[Task brief]: Count the lines in the material below that contain the string "instrument", treating uppercase and lowercase as distinct, and give only the number.

== Entries provided

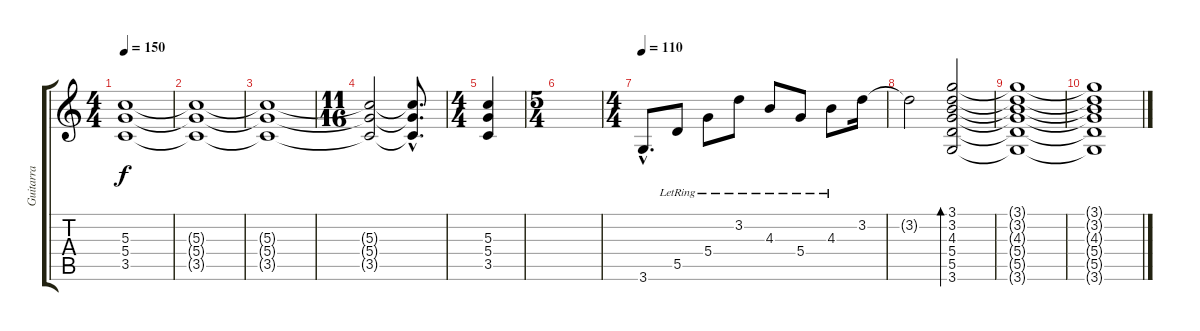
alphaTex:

\track ("Guitarra" "Guitarra") {instrument distortionguitar}
\staff {score tabs}
\tuning (E4 B3 G3 D3 A2 E2) {hide}
\ts (4 4)
\tempo 150
\clef g2
\ks c
(5.3 5.4 3.5).1{dy f} |
(5.3{t} 5.4{t} 3.5{t}).1 |
(5.3{t} 5.4{t} 3.5{t}).1 |
\ts (11 16)
(5.3{t} 5.4{t} 3.5{t}).2 (5.3{hac t} 5.4{hac t} 3.5{hac t}).8{d} |
\ts (4 4)
(5.3 5.4 3.5).4 |
\ts (5 4)
|
\ts (4 4)
\tempo 110
3.6{hac}.8{d volume 16 instrument acousticguitarnylon} 5.5{lr}.8 5.4{lr}.8 3.2{lr}.8 4.3{lr}.8 5.4{lr}.8 4.3{lr}.8 3.2.16 |
3.2{t}.2 (3.1 3.2 4.3 5.4 5.5 3.6).2{bd 480} |
(3.1{t} 3.2{t} 4.3{t} 5.4{t} 5.5{t} 3.6{t}).1 |
(3.1{t} 3.2{t} 4.3{t} 5.4{t} 5.5{t} 3.6{t}).1
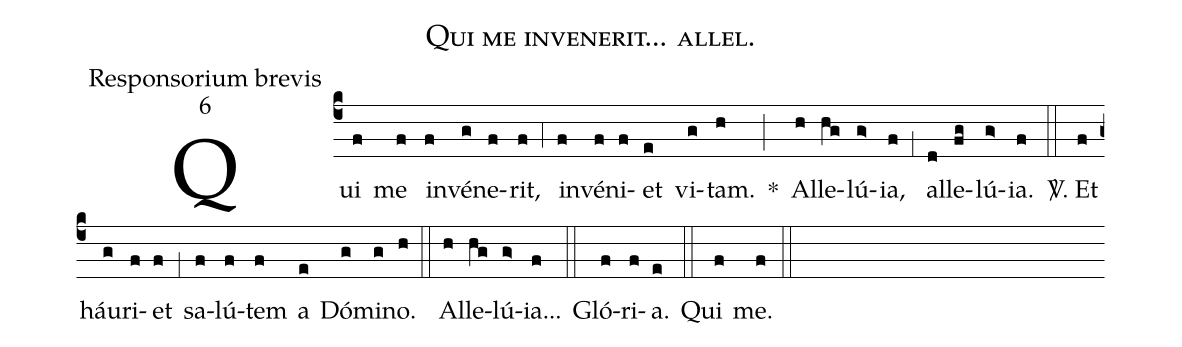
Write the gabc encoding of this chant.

name:Qui me invenerit... allel.;
office-part:Responsorium brevis;
mode:6;
%%
(c4) Qui(f) me(f) in(f)vé(g)ne(f)rit,(f) (,4) in(f)vé(f)ni(f)et(e) vi(g)tam.(h) *(;) Al(h)le(hg)lú(g>)ia,(f) (,1) al(d)le(fg)lú(g>)ia.(f) (::)

<sp>V/</sp>. Et(f) háu(g)ri(f)et(f) (,1) sa(f)lú(f)tem(f) a(e) Dó(g)mi(g)no.(h) (::)
Al(h)le(hg)lú(g>)ia...(f) (::)

Gló(f)ri(f)a.(e) (::)
Qui(f) me.(f) (::)
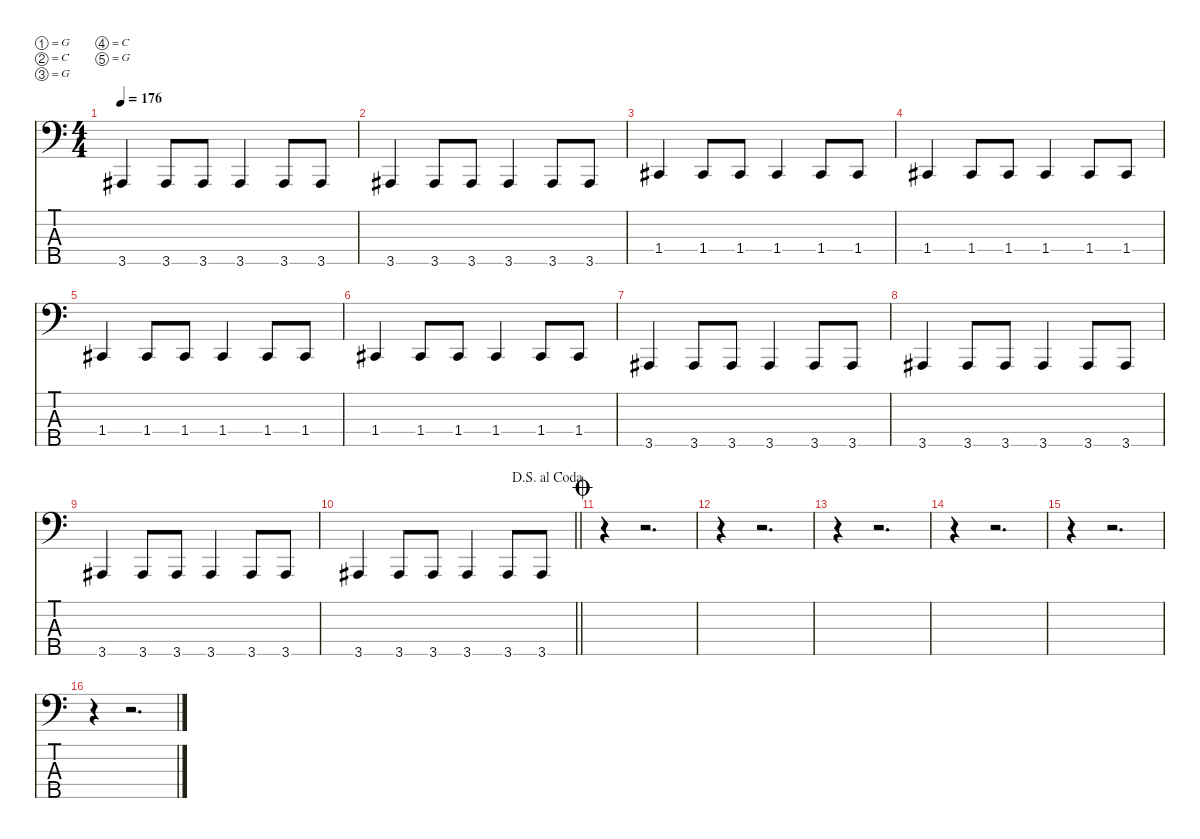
\defaultSystemsLayout 4
\hideDynamics
\bracketExtendMode nobrackets
\singleTrackTrackNamePolicy hidden
\multiTrackTrackNamePolicy hidden
\firstSystemTrackNameMode fullname
\firstSystemTrackNameOrientation horizontal
\otherSystemsTrackNameOrientation horizontal
\track ("Bass" "el.bs.") {instrument electricbassfinger}
\staff {score tabs}
\tuning (G2 C2 G1 C1 G0)
\ts (4 4)
\tempo 176
\clef f4
\ks c
3.5{acc #}.4{dy f beam Up} 3.5{acc #}.8{beam Up} 3.5{acc #}.8{beam Up} 3.5{acc #}.4{beam Up} 3.5{acc #}.8{beam Up} 3.5{acc #}.8{beam Up} |
3.5{acc #}.4{beam Up} 3.5{acc #}.8{beam Up} 3.5{acc #}.8{beam Up} 3.5{acc #}.4{beam Up} 3.5{acc #}.8{beam Up} 3.5{acc #}.8{beam Up} |
1.4{acc #}.4{beam Up} 1.4{acc #}.8{beam Up} 1.4{acc #}.8{beam Up} 1.4{acc #}.4{beam Up} 1.4{acc #}.8{beam Up} 1.4{acc #}.8{beam Up} |
1.4{acc #}.4{beam Up} 1.4{acc #}.8{beam Up} 1.4{acc #}.8{beam Up} 1.4{acc #}.4{beam Up} 1.4{acc #}.8{beam Up} 1.4{acc #}.8{beam Up} |
1.4{acc #}.4{beam Up} 1.4{acc #}.8{beam Up} 1.4{acc #}.8{beam Up} 1.4{acc #}.4{beam Up} 1.4{acc #}.8{beam Up} 1.4{acc #}.8{beam Up} |
1.4{acc #}.4{beam Up} 1.4{acc #}.8{beam Up} 1.4{acc #}.8{beam Up} 1.4{acc #}.4{beam Up} 1.4{acc #}.8{beam Up} 1.4{acc #}.8{beam Up} |
3.5{acc #}.4{beam Up} 3.5{acc #}.8{beam Up} 3.5{acc #}.8{beam Up} 3.5{acc #}.4{beam Up} 3.5{acc #}.8{beam Up} 3.5{acc #}.8{beam Up} |
3.5{acc #}.4{beam Up} 3.5{acc #}.8{beam Up} 3.5{acc #}.8{beam Up} 3.5{acc #}.4{beam Up} 3.5{acc #}.8{beam Up} 3.5{acc #}.8{beam Up} |
3.5{acc #}.4{beam Up} 3.5{acc #}.8{beam Up} 3.5{acc #}.8{beam Up} 3.5{acc #}.4{beam Up} 3.5{acc #}.8{beam Up} 3.5{acc #}.8{beam Up} |
\jump dalsegnoalcoda
\barLineRight lightlight
3.5{acc #}.4{beam Up} 3.5{acc #}.8{beam Up} 3.5{acc #}.8{beam Up} 3.5{acc #}.4{beam Up} 3.5{acc #}.8{beam Up} 3.5{acc #}.8{beam Up} |
\jump coda
r.4{beam Down} r.2{d beam Down} |
r.4{beam Down} r.2{d beam Down} |
r.4{beam Down} r.2{d beam Down} |
r.4{beam Down} r.2{d beam Down} |
r.4{beam Down} r.2{d beam Down} |
r.4{beam Down} r.2{d beam Down}
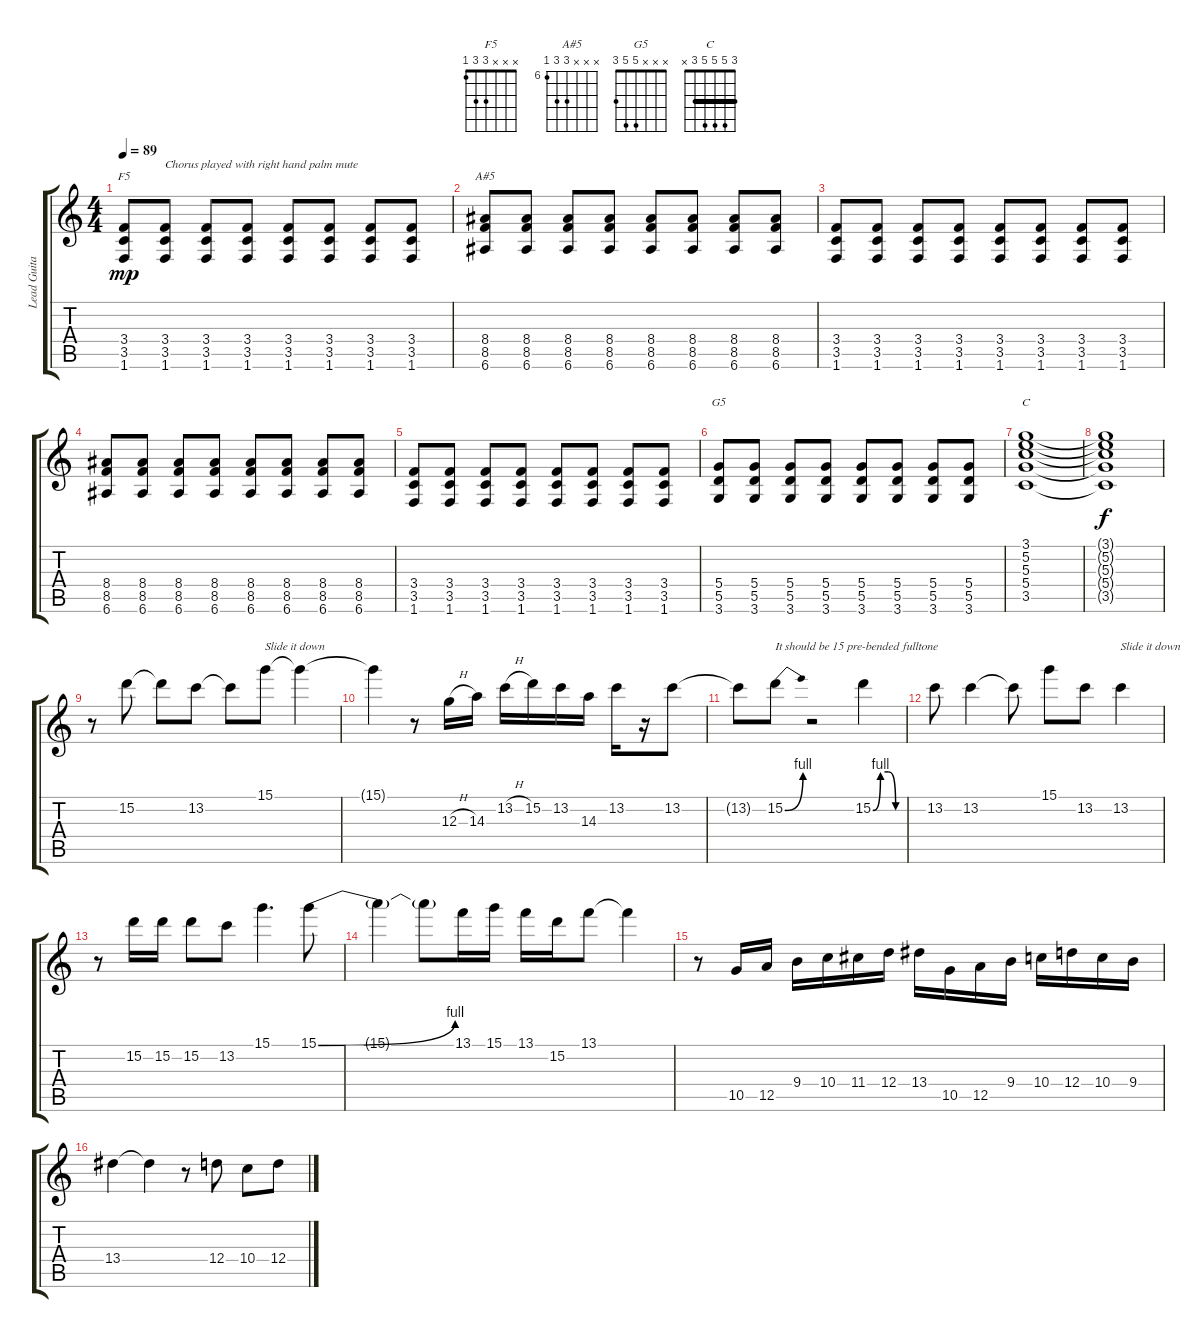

====

[Worked solution]: 3